Thanks, fellas, good info! No, I don't currently own an airgun, and yes, this is pretty much a one-time thing (for now) although I could see myself getting into airgunning. I just want to blast this little bastard that shows up every night. According to what I've read on the Net, skunks can spray about 10 yards - so I think I can get within about 20 to 25 yards. The skunk always goes to the same area of the yard (to eat grubs - a separate problem), which is about 40 yards from my front stoop. So I could probably get safely within about 20 yards of the little bastard and still be able to retreat back inside the house if he should make a sudden movement to spray. I think I'll go with the crosman 2260 and see what happens. Thanks again!


----------



## ac700wildcat

If you don't live in town it would probably be easier and around the same price to by one of the cheaper .22 rimfire rifles. Also, in my opinion you would have way less of a chance to just wound the skunk and just piss it off.


----------



## Beeman17

I killed a muskrat with a head shot, I think you could get a skunk. My gun's only 500 fps too, but it was from about 10 yards.


----------



## Skunk_Killer

Hey, everyone, I just wanted to thank you for your suggestions and give you an update. ... I decided to trap the skunk instead of shoot it. I bought a Havahart trap and caught 2 of the little bastards with bacon bait. They were both living beneath my deck. I put a tarp over the cage and then drowned the little XXXXXX in a tub of water and now I'm skunk-free. I will continue to wage a war on skunks everywhere until the entire world is skunk-free.

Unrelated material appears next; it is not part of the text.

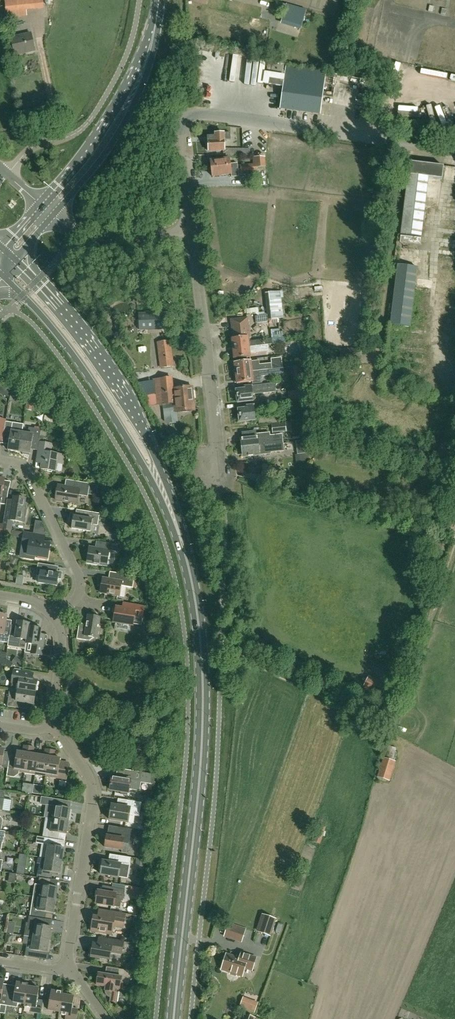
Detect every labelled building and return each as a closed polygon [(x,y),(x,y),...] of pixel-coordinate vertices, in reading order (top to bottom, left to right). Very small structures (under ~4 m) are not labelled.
[(43,0),(5,0),(6,19),(19,17),(18,11),(44,8),(43,0)] [(367,20),(377,22),(382,0),(371,0),(367,20)] [(301,26),(304,16),(285,11),(282,20),(301,26)] [(15,56),(35,51),(31,34),(11,38),(15,56)] [(289,51),(277,47),(274,56),(279,58),(280,55),(287,57),(289,51)] [(325,75),(286,70),(281,110),(320,115),(324,86),(336,88),(337,76),(325,75)] [(445,82),(447,77),(420,70),(418,75),(445,82)] [(442,83),(441,89),(454,91),(454,85),(442,83)] [(216,136),(210,137),(208,137),(209,151),(223,151),(225,151),(225,149),(225,140),(231,140),(230,133),(215,134),(216,136)] [(253,157),(253,160),(253,165),(256,165),(256,168),(266,167),(265,158),(253,157)] [(210,161),(211,169),(231,167),(231,171),(238,170),(238,163),(230,164),(230,159),(210,161)] [(401,235),(421,237),(428,178),(442,179),(444,167),(410,162),(401,235)] [(239,176),(238,170),(231,171),(231,167),(211,169),(212,177),(231,174),(232,177),(239,176)] [(391,325),(411,327),(419,267),(399,265),(391,325)] [(283,318),(281,298),(283,298),(282,293),(281,293),(280,292),(269,293),(269,298),(266,299),(268,320),(283,318)] [(170,329),(169,312),(137,314),(138,331),(170,329)] [(260,346),(260,342),(257,342),(256,341),(256,340),(250,341),(247,319),(232,320),(234,338),(232,339),(233,349),(260,346)] [(285,331),(272,333),(274,346),(287,343),(285,331)] [(174,367),(170,341),(157,342),(160,369),(174,367)] [(251,357),(250,353),(268,350),(267,345),(260,346),(233,349),(234,359),(251,357)] [(299,354),(298,345),(286,346),(287,356),(299,354)] [(360,359),(360,348),(339,349),(340,361),(360,359)] [(259,360),(251,361),(235,363),(235,364),(233,364),(234,370),(236,370),(236,373),(273,369),(272,363),(260,365),(259,360)] [(303,380),(302,367),(293,368),(294,381),(303,380)] [(261,377),(278,375),(277,369),(273,369),(236,373),(236,377),(234,377),(235,383),(237,383),(237,384),(253,382),(253,384),(262,383),(261,377)] [(153,378),(155,393),(156,403),(174,401),(174,396),(181,396),(182,399),(194,398),(193,385),(173,387),(172,377),(153,378)] [(254,401),(253,395),(276,392),(275,384),(244,387),(245,389),(236,390),(237,403),(254,401)] [(409,400),(427,402),(428,396),(410,393),(409,400)] [(195,407),(194,398),(182,399),(181,396),(174,396),(174,401),(175,409),(164,410),(166,424),(178,423),(177,409),(195,407)] [(238,409),(240,422),(256,420),(255,411),(263,410),(262,405),(247,406),(247,408),(238,409)] [(267,418),(258,419),(259,425),(279,422),(278,416),(267,417),(267,418)] [(19,452),(22,433),(23,424),(12,423),(5,422),(4,433),(3,436),(10,437),(8,450),(19,452)] [(285,423),(272,425),(273,434),(286,432),(285,423)] [(29,454),(30,454),(32,440),(39,441),(41,430),(29,428),(28,434),(22,433),(19,452),(23,453),(22,455),(29,456),(29,454)] [(242,447),(283,443),(282,435),(270,436),(270,433),(256,434),(257,437),(246,438),(247,440),(242,441),(242,447)] [(297,454),(307,453),(306,441),(295,442),(297,454)] [(55,472),(56,463),(63,464),(64,456),(51,453),(52,444),(39,442),(37,455),(43,456),(41,469),(55,472)] [(271,453),(270,452),(284,450),(283,443),(242,447),(243,454),(248,454),(248,456),(260,455),(260,454),(271,453)] [(5,479),(0,478),(0,504),(6,505),(8,492),(3,491),(5,479)] [(73,488),(58,486),(56,501),(77,504),(78,495),(88,497),(90,484),(74,481),(73,488)] [(26,499),(21,498),(21,496),(15,495),(14,497),(12,509),(6,508),(4,519),(3,525),(2,529),(11,531),(13,521),(25,523),(27,509),(25,508),(26,499)] [(98,526),(100,514),(78,510),(77,516),(75,517),(70,516),(69,522),(72,522),(71,529),(90,532),(92,525),(98,526)] [(48,558),(50,544),(35,542),(36,535),(24,533),(22,546),(29,547),(27,555),(48,558)] [(117,552),(118,545),(103,543),(102,549),(90,547),(87,563),(107,566),(109,551),(117,552)] [(17,565),(19,560),(13,557),(10,562),(17,565)] [(61,580),(62,575),(57,574),(56,572),(57,567),(38,564),(36,576),(39,576),(38,583),(57,586),(58,579),(61,580)] [(133,588),(135,576),(117,573),(116,580),(103,578),(100,593),(119,596),(121,586),(133,588)] [(141,625),(144,606),(131,604),(130,610),(116,608),(114,622),(132,625),(133,624),(141,625)] [(6,616),(0,615),(0,642),(8,643),(9,636),(10,631),(4,630),(6,616)] [(98,635),(100,617),(92,616),(87,619),(86,625),(84,627),(79,626),(78,633),(77,639),(89,641),(98,635)] [(27,640),(29,627),(30,624),(25,623),(25,622),(24,620),(20,620),(18,621),(18,622),(15,637),(9,636),(8,643),(8,647),(19,648),(21,639),(27,640)] [(46,646),(48,637),(47,635),(40,634),(41,629),(40,629),(40,628),(40,626),(35,626),(34,627),(34,628),(29,627),(27,640),(25,653),(42,656),(44,645),(46,646)] [(37,681),(32,680),(33,674),(14,671),(12,683),(19,684),(18,690),(36,693),(37,681)] [(386,685),(369,677),(363,688),(380,697),(386,685)] [(19,702),(34,705),(36,693),(18,690),(10,689),(7,706),(18,708),(19,702)] [(25,773),(29,746),(24,746),(23,752),(17,751),(16,757),(10,756),(6,776),(14,777),(18,774),(18,772),(25,773)] [(35,775),(38,755),(33,754),(34,747),(29,746),(25,773),(35,775)] [(46,776),(50,750),(45,749),(44,756),(38,755),(35,775),(46,776)] [(68,769),(59,767),(60,759),(54,758),(55,751),(50,750),(46,776),(66,780),(68,769)] [(394,761),(383,758),(377,777),(387,781),(394,761)] [(112,777),(110,790),(120,792),(120,794),(127,795),(128,793),(129,787),(139,788),(140,783),(150,784),(152,774),(142,773),(126,770),(125,779),(112,777)] [(68,822),(70,809),(63,808),(64,801),(52,799),(51,806),(54,807),(52,819),(68,822)] [(139,817),(141,803),(127,800),(126,807),(112,805),(109,820),(128,823),(129,815),(139,817)] [(68,822),(52,819),(46,818),(42,838),(58,840),(59,833),(66,834),(68,822)] [(129,845),(131,830),(117,827),(115,837),(107,836),(106,840),(104,841),(104,845),(105,847),(105,848),(122,850),(123,844),(129,845)] [(62,861),(64,848),(57,847),(58,840),(42,838),(38,837),(36,844),(42,845),(40,857),(40,858),(62,861)] [(128,879),(129,872),(131,858),(119,856),(117,864),(102,861),(100,874),(128,879)] [(52,880),(53,873),(60,874),(62,861),(40,858),(40,857),(38,857),(37,864),(39,864),(37,877),(39,878),(52,880)] [(56,901),(58,888),(50,887),(52,880),(39,878),(38,885),(35,884),(33,897),(56,901)] [(143,889),(132,887),(130,896),(141,898),(143,889)] [(115,900),(123,901),(125,890),(112,888),(111,893),(98,891),(96,903),(114,907),(115,900)] [(54,913),(56,901),(33,897),(30,917),(33,917),(45,919),(46,912),(54,913)] [(123,928),(125,915),(110,912),(108,919),(93,916),(91,931),(112,935),(113,927),(123,928)] [(256,932),(271,937),(276,919),(262,915),(256,932)] [(49,940),(51,927),(44,926),(45,919),(33,917),(31,929),(34,930),(33,937),(33,938),(49,940)] [(285,937),(288,920),(282,919),(278,936),(285,937)] [(245,929),(228,924),(225,935),(241,941),(245,929)] [(47,953),(49,940),(33,938),(33,937),(24,936),(22,944),(27,945),(26,949),(28,949),(26,957),(39,959),(40,952),(47,953)] [(118,953),(120,941),(108,939),(107,946),(93,944),(92,948),(90,948),(88,958),(100,961),(100,958),(110,960),(111,952),(118,953)] [(239,959),(226,955),(222,969),(231,972),(230,974),(236,976),(236,974),(242,976),(245,968),(252,970),(256,958),(241,954),(239,959)] [(110,977),(107,977),(107,976),(106,975),(105,974),(98,973),(97,973),(96,974),(95,975),(95,976),(95,977),(96,978),(97,979),(97,985),(105,987),(105,991),(105,992),(105,994),(106,995),(107,996),(108,997),(110,998),(109,1001),(117,1003),(119,992),(115,992),(115,988),(119,989),(120,984),(129,985),(131,971),(118,969),(117,976),(110,975),(110,977)] [(8,993),(2,992),(4,980),(0,980),(0,1005),(6,1006),(8,993)] [(24,1004),(27,987),(28,987),(28,984),(16,982),(14,994),(8,993),(6,1006),(17,1008),(18,1003),(24,1004)] [(39,988),(28,987),(27,987),(24,1004),(24,1007),(31,1008),(30,1012),(41,1014),(43,1001),(37,1000),(39,988)] [(59,1012),(62,995),(63,995),(63,992),(51,990),(49,1002),(43,1001),(41,1014),(52,1016),(53,1011),(59,1012)] [(74,997),(63,995),(62,995),(59,1012),(59,1015),(66,1016),(65,1018),(76,1018),(78,1009),(72,1008),(74,997)]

Edited for content by Plainsman.


----------



## work hard hunt harder

a day state air ranger should take care of it but get the 80 fpe model

jk somthign that makes about 20fpe should do the trick


----------



## buckseye

Oh heck yes and it will help blow the stank away too.... :lol:

I'm laughing way to hard skunk killer... :beer:


----------



## poodlepoker

me and my brother killed one with a pellet gun


----------



## Guest

My buddy killed one with an air rifle once, he broke the stock when he hit the skunk though. He used a baseball swing and the skunk sprayed the back of his truck and boat trailer before it died.


----------



## Hemi 426

I trapped one once, I made a heart shot on him. That didn't do the job, in a resault, I got sprayed. The head shot finnished him off. So I recomend on the head shot.


----------



## mxpilot

Yes, you can kill a skunk with an air rifle. Suggest a head shot of course, but a good shot behind the front leg to the heart will do the trick as well. We will Possums and skunks all the time here in out Avocado grove. Need a powerful gun and good PBA ammo.

I have a GAMO Extreme and a Walther Force 1000 and have gotten kills with both.


----------